On Monday night, the classic 1999 reality series Blind Date gets the reboot treatment on Bravo, because what the world needs right now is another vapid dating show. This is a far cry from the escapist shows that typically populate the genre, however, like the Bachelor franchise, Love Island, and Are You the One? If you would rather watch 21 minutes of two strangers with nothing in common struggling to fill awkward silences than two hours of hot Instagram influencers flirting on a Fijian beach, Blind Date will be your new favorite show.
Narrated by comedian Nikki Glaser, Bravo’s latest offering trades in secondhand embarrassment. The formula is straightforward and true to the original. Each half-hour-long episode features two pairs of strangers who meet and go on a date. They either hit it off and dry-hump in a hot tub, or it goes disastrously; there is no in-between. Contestants say things like, “I’m a master of many arts, including the art of seduction,” with complete sincerity. The dates involve activities that range from inconvenient (trying to get to know someone whilst balancing on a paddle board) to straight-up mortifying (perusing a sex toy shop with a guy who asks the employee, “Hey do y’all got those, uh, butts?”). Sometimes the producers follow up to see if the couples go out again, but no one really cares.
The first contestant we meet in the premiere is Kristen, a 34-year-old from Texas who describes herself as “a lot to handle.” She sets the tone for the entire series early by proclaiming, “Everyone has their value—for men it’s how much money you make and for women it’s how you look. No one wants to talk about it.” Yeesh. Kristen is well-matched with Peter, a mortgage broker with an affinity for calling himself “Party Peter.” People talk about themselves in the third person so much on this show that I wouldn’t be surprised if “comfortable giving yourself a cheesy nickname” was an application requirement.
Five minutes in, I am sure I would watch a spin-off show about Kristen. Take, for example, the fact that as Peter motorboats her generous cleavage, she looks bored and says, “You’re welcome.” Or the story she tells about why she broke up with her last boyfriend: “When I open up the laptop on Thanksgiving Day when I’m making side dishes for your family, and I see you soliciting hookers on Craigslist, like, we have a problem.”
There are so many follow-up questions to that story. What side dishes was she making? Was her scumbag boyfriend actually going to meet up with prostitutes on Thanksgiving, or was he just planning for later? Kristen didn’t seem sad that her boyfriend was cheating on her on a holiday so much as confused because she had already told him they could invite other women into their bedroom. Notably, Peter’s takeaway from this story is that his date can cook and is down to have a threesome, and he is predictably smitten. In the Blind Date universe of very low standards, their date was a rousing success.

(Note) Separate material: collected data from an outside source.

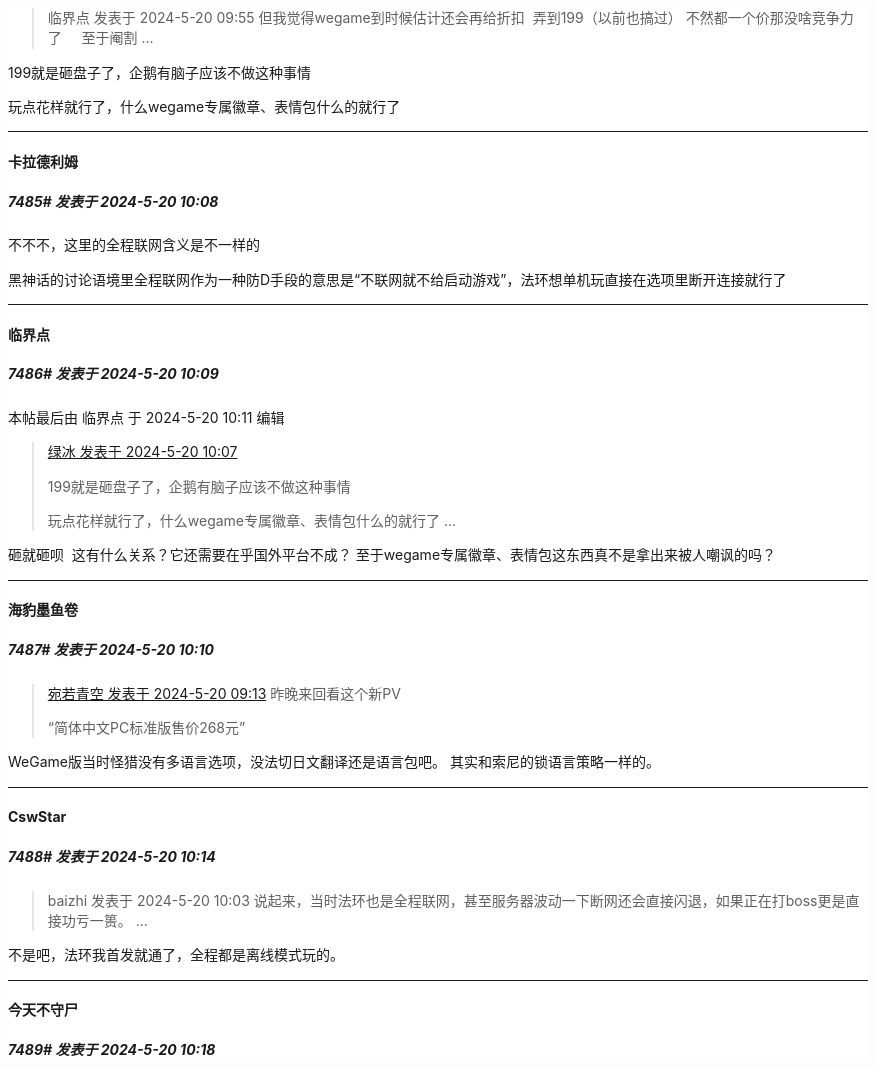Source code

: <blockquote>临界点 发表于 2024-5-20 09:55
但我觉得wegame到时候估计还会再给折扣  弄到199（以前也搞过） 不然都一个价那没啥竞争力了     至于阉割 ...</blockquote>
199就是砸盘子了，企鹅有脑子应该不做这种事情

玩点花样就行了，什么wegame专属徽章、表情包什么的就行了

*****

####  卡拉德利姆  
##### 7485#       发表于 2024-5-20 10:08

不不不，这里的全程联网含义是不一样的

黑神话的讨论语境里全程联网作为一种防D手段的意思是“不联网就不给启动游戏”，法环想单机玩直接在选项里断开连接就行了

*****

####  临界点  
##### 7486#       发表于 2024-5-20 10:09

 本帖最后由 临界点 于 2024-5-20 10:11 编辑 
<blockquote><a href="httphttps://bbs.saraba1st.com/2b/forum.php?mod=redirect&amp;goto=findpost&amp;pid=64936578&amp;ptid=1955542" target="_blank">绿冰 发表于 2024-5-20 10:07</a>

199就是砸盘子了，企鹅有脑子应该不做这种事情

玩点花样就行了，什么wegame专属徽章、表情包什么的就行了 ...</blockquote>
砸就砸呗  这有什么关系？它还需要在乎国外平台不成？ 至于wegame专属徽章、表情包这东西真不是拿出来被人嘲讽的吗？

*****

####  海豹墨鱼卷  
##### 7487#       发表于 2024-5-20 10:10

<blockquote><a href="httphttps://bbs.saraba1st.com/2b/forum.php?mod=redirect&amp;goto=findpost&amp;pid=64935839&amp;ptid=1955542" target="_blank">宛若青空 发表于 2024-5-20 09:13</a>
昨晚来回看这个新PV

“简体中文PC标准版售价268元”</blockquote>
WeGame版当时怪猎没有多语言选项，没法切日文翻译还是语言包吧。
其实和索尼的锁语言策略一样的。

*****

####  CswStar  
##### 7488#       发表于 2024-5-20 10:14

<blockquote>baizhi 发表于 2024-5-20 10:03
说起来，当时法环也是全程联网，甚至服务器波动一下断网还会直接闪退，如果正在打boss更是直接功亏一篑。 ...</blockquote>
不是吧，法环我首发就通了，全程都是离线模式玩的。

*****

####  今天不守尸  
##### 7489#       发表于 2024-5-20 10:18
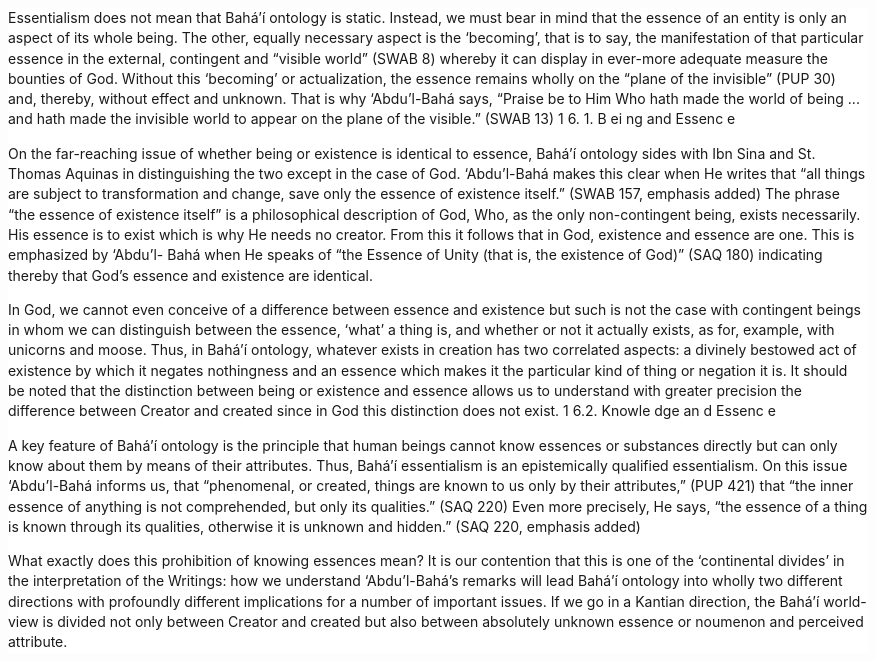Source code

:Essentialism does not mean that Bahá’í ontology is static. Instead,
we must bear in mind that the essence of an entity is only an aspect
of its whole being. The other, equally necessary aspect is the
‘becoming’, that is to say, the manifestation of that particular
essence in the external, contingent and “visible world” (SWAB 8)
whereby it can display in ever-more adequate measure the bounties
of God. Without this ‘becoming’ or actualization, the essence
remains wholly on the “plane of the invisible” (PUP 30) and, thereby,
without effect and unknown. That is why ‘Abdu’l-Bahá says, “Praise
be to Him Who hath made the world of being ... and hath made the
invisible world to appear on the plane of the visible.” (SWAB 13)
1 6. 1. B ei ng and Essenc e

On the far-reaching issue of whether being or existence is
identical to essence, Bahá’í ontology sides with Ibn Sina and St.
Thomas Aquinas in distinguishing the two except in the case of God.
‘Abdu’l-Bahá makes this clear when He writes that “all things are
subject to transformation and change, save only the essence of
existence itself.” (SWAB 157, emphasis added) The phrase “the essence
of existence itself” is a philosophical description of God, Who, as
the only non-contingent being, exists necessarily. His essence is to
exist which is why He needs no creator. From this it follows that in
God, existence and essence are one. This is emphasized by ‘Abdu’l-
Bahá when He speaks of “the Essence of Unity (that is, the existence
of God)” (SAQ 180) indicating thereby that God’s essence and
existence are identical.

In God, we cannot even conceive of a difference between essence
and existence but such is not the case with contingent beings in
whom we can distinguish between the essence, ‘what’ a thing is, and
whether or not it actually exists, as for, example, with unicorns and
moose. Thus, in Bahá’í ontology, whatever exists in creation has two
correlated aspects: a divinely bestowed act of existence by which it
negates nothingness and an essence which makes it the particular
kind of thing or negation it is. It should be noted that the
distinction between being or existence and essence allows us to
understand with greater precision the difference between Creator
and created since in God this distinction does not exist.
1 6.2. Knowle dge an d Essenc e

A key feature of Bahá’í ontology is the principle that human
beings cannot know essences or substances directly but can only
know about them by means of their attributes. Thus, Bahá’í
essentialism is an epistemically qualified essentialism. On this issue
‘Abdu’l-Bahá informs us, that “phenomenal, or created, things are
known to us only by their attributes,” (PUP 421) that “the inner
essence of anything is not comprehended, but only its qualities.”
(SAQ 220) Even more precisely, He says, “the essence of a thing is
known through its qualities, otherwise it is unknown and hidden.”
(SAQ 220, emphasis added)

What exactly does this prohibition of knowing essences mean? It
is our contention that this is one of the ‘continental divides’ in the
interpretation of the Writings: how we understand ‘Abdu’l-Bahá’s
remarks will lead Bahá’í ontology into wholly two different
directions with profoundly different implications for a number of
important issues. If we go in a Kantian direction, the Bahá’í world-
view is divided not only between Creator and created but also
between absolutely unknown essence or noumenon and perceived
attribute.
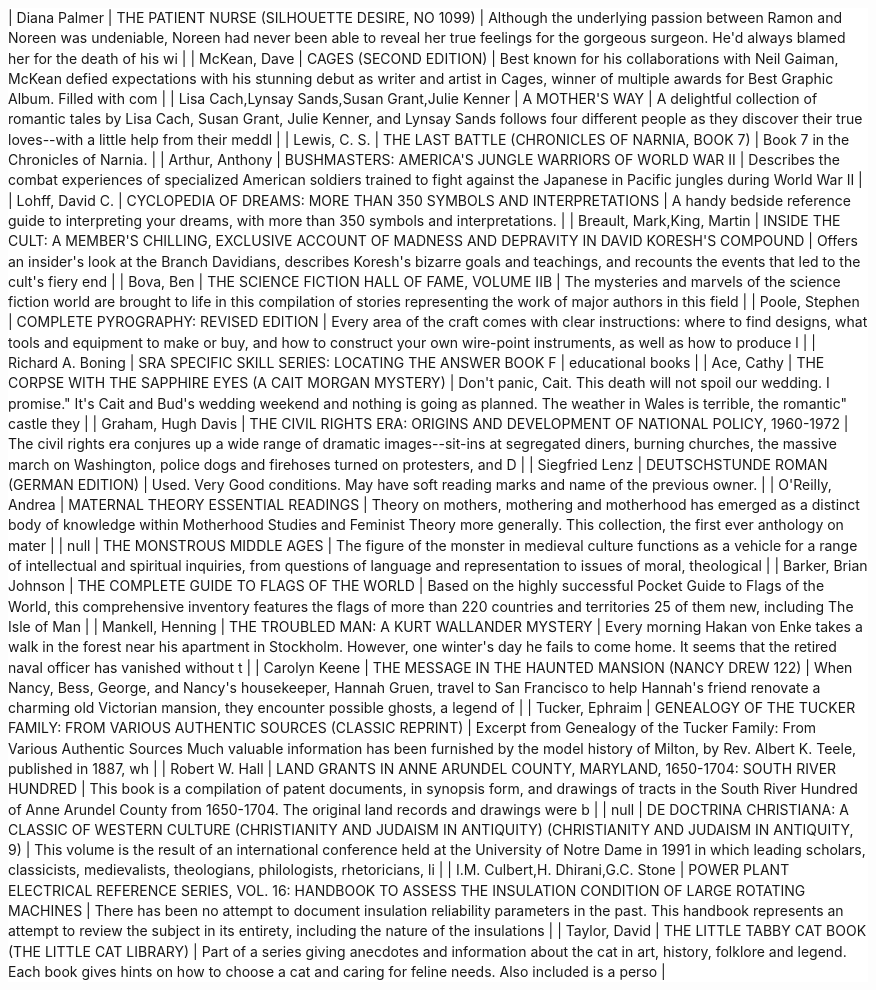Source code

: | Diana Palmer | THE PATIENT NURSE (SILHOUETTE DESIRE, NO 1099) | Although the underlying passion between Ramon and Noreen was undeniable, Noreen had never been able to reveal her true feelings for the gorgeous surgeon. He'd always blamed her for the death of his wi |
| McKean, Dave | CAGES (SECOND EDITION) | Best known for his collaborations with Neil Gaiman, McKean defied expectations with his stunning debut as writer and artist in Cages, winner of multiple awards for Best Graphic Album.  Filled with com |
| Lisa Cach,Lynsay Sands,Susan Grant,Julie Kenner | A MOTHER'S WAY | A delightful collection of romantic tales by Lisa Cach, Susan Grant, Julie Kenner, and Lynsay Sands follows four different people as they discover their true loves--with a little help from their meddl |
| Lewis, C. S. | THE LAST BATTLE (CHRONICLES OF NARNIA, BOOK 7) | Book 7 in the Chronicles of Narnia. |
| Arthur, Anthony | BUSHMASTERS: AMERICA'S JUNGLE WARRIORS OF WORLD WAR II | Describes the combat experiences of specialized American soldiers trained to fight against the Japanese in Pacific jungles during World War II |
| Lohff, David C. | CYCLOPEDIA OF DREAMS: MORE THAN 350 SYMBOLS AND INTERPRETATIONS | A handy bedside reference guide to interpreting your dreams, with more than 350 symbols and interpretations. |
| Breault, Mark,King, Martin | INSIDE THE CULT: A MEMBER'S CHILLING, EXCLUSIVE ACCOUNT OF MADNESS AND DEPRAVITY IN DAVID KORESH'S COMPOUND | Offers an insider's look at the Branch Davidians, describes Koresh's bizarre goals and teachings, and recounts the events that led to the cult's fiery end |
| Bova, Ben | THE SCIENCE FICTION HALL OF FAME, VOLUME IIB | The mysteries and marvels of the science fiction world are brought to life in this compilation of stories representing the work of major authors in this field |
| Poole, Stephen | COMPLETE PYROGRAPHY: REVISED EDITION | Every area of the craft comes with clear instructions: where to find designs, what tools and equipment to make or buy, and how to construct your own wire-point instruments, as well as how to produce l |
| Richard A. Boning | SRA SPECIFIC SKILL SERIES: LOCATING THE ANSWER BOOK F | educational books |
| Ace, Cathy | THE CORPSE WITH THE SAPPHIRE EYES (A CAIT MORGAN MYSTERY) | Don't panic, Cait. This death will not spoil our wedding. I promise."  It's Cait and Bud's wedding weekend and nothing is going as planned. The weather in Wales is terrible, the romantic" castle they  |
| Graham, Hugh Davis | THE CIVIL RIGHTS ERA: ORIGINS AND DEVELOPMENT OF NATIONAL POLICY, 1960-1972 | The civil rights era conjures up a wide range of dramatic images--sit-ins at segregated diners, burning churches, the massive march on Washington, police dogs and firehoses turned on protesters, and D |
| Siegfried Lenz | DEUTSCHSTUNDE ROMAN (GERMAN EDITION) | Used. Very Good conditions. May have soft reading marks and name of the previous owner. |
| O'Reilly, Andrea | MATERNAL THEORY ESSENTIAL READINGS | Theory on mothers, mothering and motherhood has emerged as a distinct body of knowledge within Motherhood Studies and Feminist Theory more generally. This collection, the first ever anthology on mater |
| null | THE MONSTROUS MIDDLE AGES |  The figure of the monster in medieval culture functions as a vehicle for a range of intellectual and spiritual inquiries, from questions of language and representation to issues of moral, theological |
| Barker, Brian Johnson | THE COMPLETE GUIDE TO FLAGS OF THE WORLD |  Based on the highly successful Pocket Guide to Flags of the World, this comprehensive inventory features the flags of more than 220 countries and territories 25 of them new, including The Isle of Man |
| Mankell, Henning | THE TROUBLED MAN: A KURT WALLANDER MYSTERY | Every morning Hakan von Enke takes a walk in the forest near his apartment in Stockholm. However, one winter's day he fails to come home. It seems that the retired naval officer has vanished without t |
| Carolyn Keene | THE MESSAGE IN THE HAUNTED MANSION (NANCY DREW 122) | When Nancy, Bess, George, and Nancy's housekeeper, Hannah Gruen, travel to San Francisco to help Hannah's friend renovate a charming old Victorian mansion, they encounter possible ghosts, a legend of  |
| Tucker, Ephraim | GENEALOGY OF THE TUCKER FAMILY: FROM VARIOUS AUTHENTIC SOURCES (CLASSIC REPRINT) | Excerpt from Genealogy of the Tucker Family: From Various Authentic Sources  Much valuable information has been furnished by the model history of Milton, by Rev. Albert K. Teele, published in 1887, wh |
| Robert W. Hall | LAND GRANTS IN ANNE ARUNDEL COUNTY, MARYLAND, 1650-1704: SOUTH RIVER HUNDRED | This book is a compilation of patent documents, in synopsis form, and drawings of tracts in the South River Hundred of Anne Arundel County from 1650-1704. The original land records and drawings were b |
| null | DE DOCTRINA CHRISTIANA: A CLASSIC OF WESTERN CULTURE (CHRISTIANITY AND JUDAISM IN ANTIQUITY) (CHRISTIANITY AND JUDAISM IN ANTIQUITY, 9) |  This volume is the result of an international conference held at the University of Notre Dame in 1991 in which leading scholars, classicists, medievalists, theologians, philologists, rhetoricians, li |
| I.M. Culbert,H. Dhirani,G.C. Stone | POWER PLANT ELECTRICAL REFERENCE SERIES, VOL. 16: HANDBOOK TO ASSESS THE INSULATION CONDITION OF LARGE ROTATING MACHINES | There has been no attempt to document insulation reliability parameters in the past. This handbook represents an attempt to review the subject in its entirety, including the nature of the insulations  |
| Taylor, David | THE LITTLE TABBY CAT BOOK (THE LITTLE CAT LIBRARY) | Part of a series giving anecdotes and information about the cat in art, history, folklore and legend. Each book gives hints on how to choose a cat and caring for feline needs. Also included is a perso |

The second half of the episode focuses on 26-year-old Angelique and Slick 23, the latter of whom is even more annoying than his made-up name suggests. As the couple browses sex toys, Slick 23 alternates between making blunt sexual comments and insulting his date. At one point, in response to Angelique’s uncomfortable giggles as she reluctantly lets him test out a whip on her, he disappointedly replies, “You laugh too much.” His sense of humor involves repeatedly lying to her, faking accents, and pretending to speak Japanese, and the effect is more infuriating than amusing. Only at the very end of the episode, after Slick 23 exasperatedly confesses that his name is actually Frederick, did I laugh: Even that was a lie, an off-camera producer informs poor Angelique. His real name is Earl.
In a press release, Bravo frames Blind Date as a throwback to the days before social media and apps like Tinder ruined the humanness of dating by allowing people to form preconceived notions. Indeed, Glaser reiterates this central concept in the intro to each episode, narrating, “Welcome to Blind Date, where two couples meet in real life without being able to stalk each other on social media first.”
Yet distracting, low-quality graphics plucked from Instagram and iMessage communicate a contradictory obsession with proving that this 20-year-old concept is modern enough to entertain today. The contestants are introduced via fake livestream, with off-brand smiley faces that vaguely resemble emojis peppering the screen. Blue text message bubbles replace the thought clouds from the original series, intended to provide comic relief, but that does not quite make sense here—people don’t think in text messages.
At one point, when Party Peter falls off his paddleboard, a cartoon “meme factory” pops up to meme the moment with excruciating pop culture references that someone’s middle-aged bachelor uncle might make. There were captions like “The new Drake dropped?” and “Bae caught me slippin’.” One even referenced the lyrics to Lady Gaga and Bradley Cooper’s “Shallow” duet from A Star is Born.
Shockingly, for a series about incompatible, unlucky-in-love millennials going on dates that involve painting each other’s semi-nude bodies, the most cringe-inducing part of Blind Date was the producers’ desperate attempts to be cool.